Errichtung des Ghettos
Die Truppen der deutschen Wehrmacht erreichten schon eine Woche nach dem Angriff auf die Sowjetunion (22. Juni 1941) Vilnius. Nur sehr wenige Juden konnten rechtzeitig ins Landesinnere flüchten. Die verbliebene jüdische Bevölkerung war zunächst den Übergriffen der lokalen Bevölkerung und der deutschen Einsatzgruppen ausgeliefert. Am 4. Juli richteten die deutschen Behörden einen so genannten Judenrat ein, der die Gewähr für die Umsetzung der Anordnungen der neuen Machthaber zu übernehmen hatte. Am 8. Juli trat die Verordnung über das Tragen eines Judensterns in Kraft, nach der es Juden unter anderem verboten war, sich nach 6 Uhr abends auf den Straßen aufzuhalten. Zugleich erhielten die arbeitsfähigen Juden Bescheinigungen, die sie (und ihre Familien) vor der Erschießung schützen sollten. Personen ohne Bescheinigung wurden von litauischen Hilfstruppen (Ypatingis burys) aufgegriffen und ins Gefängnis Lukiškis gebracht. Von dort ging es fast ausnahmslos zur Erschießung nach Ponar.[3]
Am 31. August 1941 erfolgten Vorbereitungen zur Einrichtung des Ghettos: das für die jüdische Bevölkerung vorgesehene Wohngebiet in den traditionell jüdischen Straßenzügen der Vilniusser Altstadt wurde in der Aktion der „Großen Provokation“ von der bisherigen Bevölkerung „geräumt“. Für die Juden unter ihnen, die keine Arbeitsbescheinigung besaßen, bedeutete das am 2. September die Erschießung in Ponar (etwa 3.700 Menschen).
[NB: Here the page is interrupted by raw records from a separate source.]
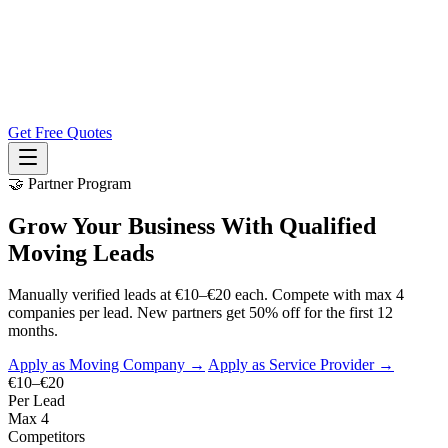
Get Free Quotes
🤝 Partner Program
Grow Your Business With Qualified
Moving Leads
Manually verified leads at €10–€20 each. Compete with max 4
companies per lead. New partners get 50% off for the first 12
months.
Apply as Moving Company →
Apply as Service Provider →
€10–€20
Per Lead
Max 4
Competitors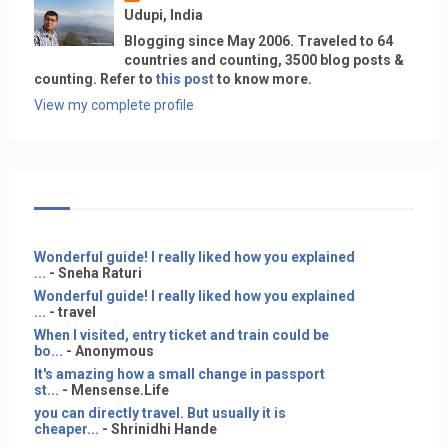
Udupi, India
Blogging since May 2006. Traveled to 64
countries and counting, 3500 blog posts &
counting. Refer to
this post
to know more.
View my complete profile
Wonderful guide! I really liked how you explained
...
- Sneha Raturi
Wonderful guide! I really liked how you explained
...
- travel
When I visited, entry ticket and train could be
bo...
- Anonymous
It's amazing how a small change in passport
st...
- Mensense.Life
you can directly travel. But usually it is
cheaper...
- Shrinidhi Hande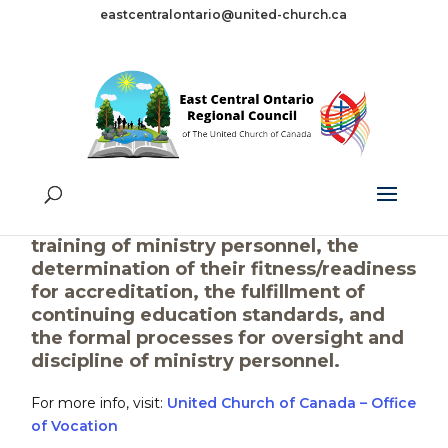
eastcentralontario@united-church.ca
Office of Vocation
The Office of Vocation supports the
processes for the discernment and
training of ministry personnel, the
determination of their fitness/readiness
for accreditation, the fulfillment of
continuing education standards, and
the formal processes for oversight and
discipline of ministry personnel.
For more info, visit:
United Church of Canada – Office
of Vocation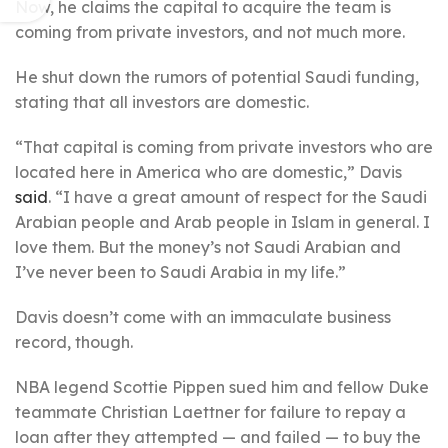
Now, he claims the capital to acquire the team is
coming from private investors, and not much more.
He shut down the rumors of potential Saudi funding,
stating that all investors are domestic.
“That capital is coming from private investors who are
located here in America who are domestic,” Davis
said
. “I have a great amount of respect for the Saudi
Arabian people and Arab people in Islam in general. I
love them. But the money’s not Saudi Arabian and
I’ve never been to Saudi Arabia in my life.”
Davis doesn’t come with an immaculate business
record, though.
NBA legend Scottie Pippen sued him and fellow Duke
teammate Christian Laettner for failure to repay a
loan after they attempted — and failed — to buy the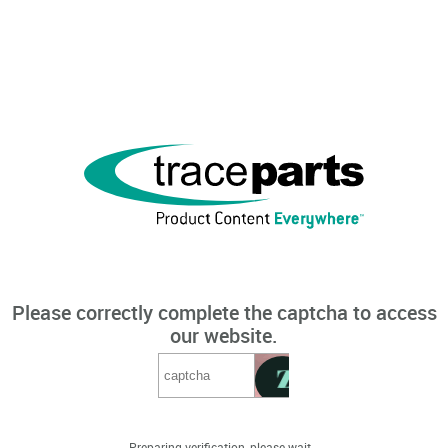
Please correctly complete the captcha to access
our website.
Preparing verification, please wait...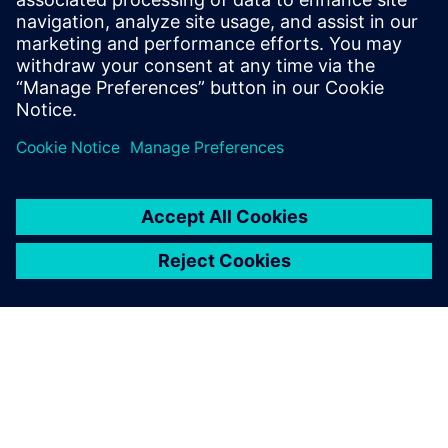
in the hundreds of decisions
made every day from the shop
floor to the executive suite.
Companies must find ways of
reducing cost and time to...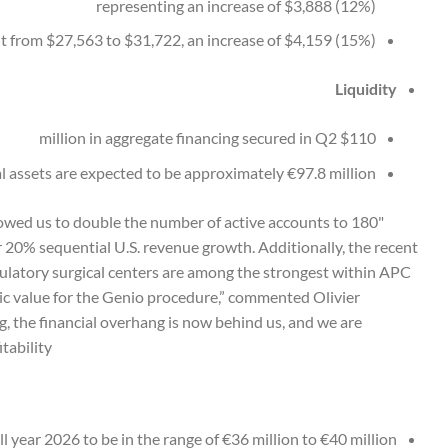
representing an increase of $3,888 (12%)
 from $27,563 to $31,722, an increase of $4,159 (15%)
Liquidity
$110 million in aggregate financing secured in Q2
al assets are expected to be approximately €97.8 million
llowed us to double the number of active accounts to 180
20% sequential U.S. revenue growth. Additionally, the recent
latory surgical centers are among the strongest within APC
c value for the Genio procedure,” commented Olivier
g, the financial overhang is now behind us, and we are
bility."
 year 2026 to be in the range of €36 million to €40 million.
Am 6. September wurde das neue Ghetto mit den Juden der Stadt belegt, dabei kamen etwa 29.000 in das Große Ghetto (Straßen: Rudnitzkegass, Spitalgass, Fleischergass, Straschungass) und etwa 11.000 in das Kleine Ghetto (Straßen: Judengass, Gaongass, Gläsergass).[3] Das Kleine Ghetto war dabei vor allem für Alte und Arbeitsunfähige vorgesehen. Getrennt wurden beide Ghettos durch die Deitsche Straße. Die Ghettos waren mit Stacheldraht umzäunt und hatten je ein Ghettotor sowie eine Verbindung über die Deitsche Straße.
In der Folgezeit gab es immer wieder so genannte „Aktionen“, bei denen die nicht arbeitsfähige Bevölkerung des Ghettos ausgesondert und zur Erschießung nach Ponar gebracht wurde. Bei derartigen Aktionen starben am 12. September 3.334 Menschen, am 17. September 1.271 Menschen, am 4. Oktober 1.983 Menschen und in der „Aktion der gelben Scheine“ wurden am 24. Oktober 1941 Juden ohne Arbeitsgenehmigung ausgesondert und 3.781 Menschen vom 25 bis zum 27. Oktober in Ponar erschossen.[3]
Leben im Ghetto
Nach diesen ersten Selektionen „normalisierte“ sich das Leben im Ghetto. Großer Hunger (es war unter Todesstrafe verboten, Lebensmittel ins Ghetto zu bringen), Kälte und erbärmliche hygienische Bedingungen machten das Leben weiterhin zur Qual. Den widrigen Umständen trotzend wurden eine Krankenstation, eine Schule, eine Bibliothek und später sogar ein Theater im Ghetto eingerichtet. Hier führte man 1943 unter anderem ein Musical mit Melodien und Texten von Leib Rosenthal[4] auf, der selbst hier wohnen musste und später im estnischen Konzentrationslager Klooga umgebracht wurde.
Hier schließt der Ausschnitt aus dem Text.